Another approach would be to use some sort of implicit calculations to find the dofs given a cell number. One way we could do that is the following:

(2) take in as input, the cell and the variables of the dofs we want on that cell, as well as the nodal materials. If we have this information then we could find global dofs by the folllowing summation:

global dof # (nodeID,variable) = sum_(i=0:nodeID-1) nodal_physics_mat[nodal_physics_mat_ID[i]].nvars

  • the var # of the variable of interest at node=nodeID

(3) A middle of the road approach could use a stored array that keeps the summations fmap[j] = sum_(i=0:j) nodal_physics_mat[nodal_physics_mat_ID[i]].nvars

and then the global dof # could be extracted simply as: global dof # (nodeID,variable) = fmap[nodeID]

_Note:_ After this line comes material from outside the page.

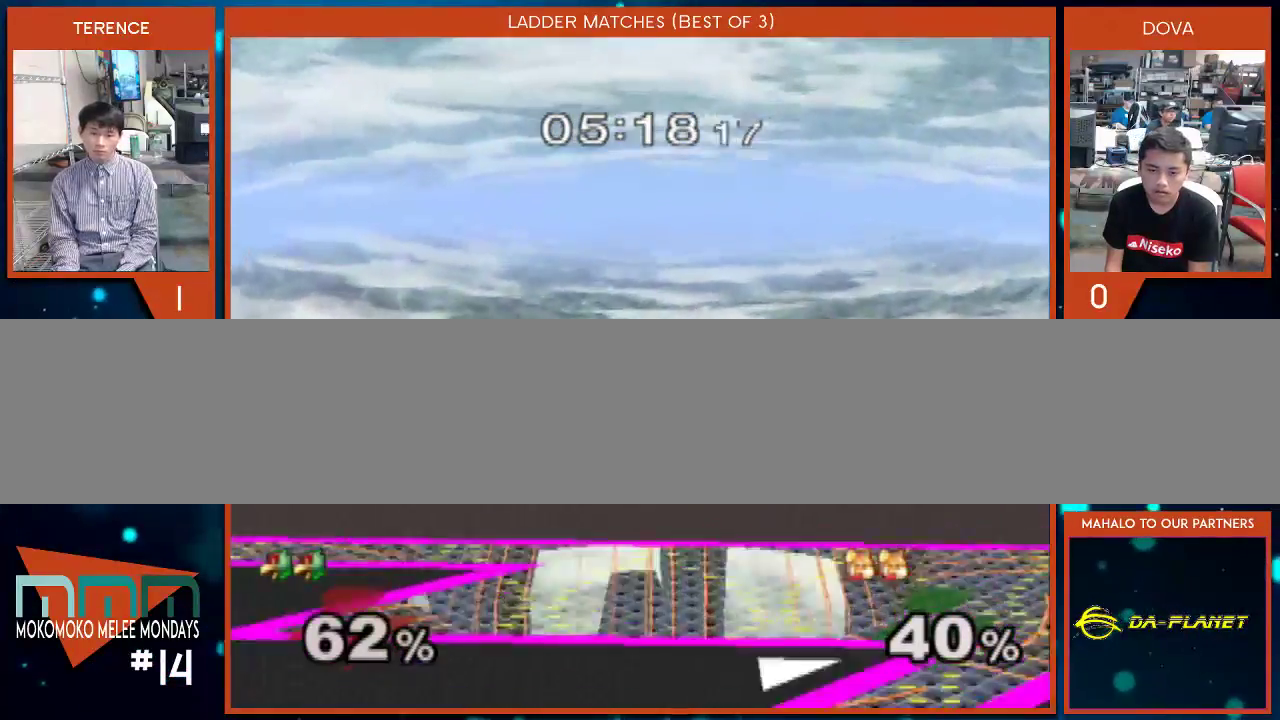
{"buttons": [], "left_stick": "center", "right_stick": "center", "events": [[33, "left_stick", "center"], [133, "X", "down"], [133, "left_stick", "left"], [183, "X", "up"], [217, "left_stick", "center"], [283, "B", "down"], [400, "left_stick", "down"], [433, "B", "up"], [500, "left_stick", "center"]]}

  • the nodal physics mat var index of the variable of interest at node=nodeID

Strategy(2) is implemented in dofmaps/cg_maps.c in routine get_cell_dofs_2 Strategy(3) is implemented in dofmaps/cg_maps.c in routine get_cell_dofs

Another point of interest will be to extract local values to a cell given a global array. This can easily be achieved by finding the global dof# associated with nodeID and variable and using that as the index for a vector.

Design philosophy:

Structs folder are all the AdH specific structures: header files specifying the data, initialization/read routines, free routines or short convenience routines like screen prints etc. The main tasks like solving a system or newton step will be separate folders which will utilize the AdH structures in various combinations.

Other notes:

We assume that the elem_physics_mat layout by users is so that at any given node, the connected elements will have an element physics that contains ALL possible variables on that node. Our code will not allow for example a node shared by 2 cells where one cell wants H,U,V while the other wants H,T. The engine assigns nodal variables based on the max dof cell associated with each node. If two cells share a node and one is H,U,V and other cell is H,U, this will work. Another one that would break is if we have three cells associated with one node, one cell solves for H, one cell solves for U, and another solves for V.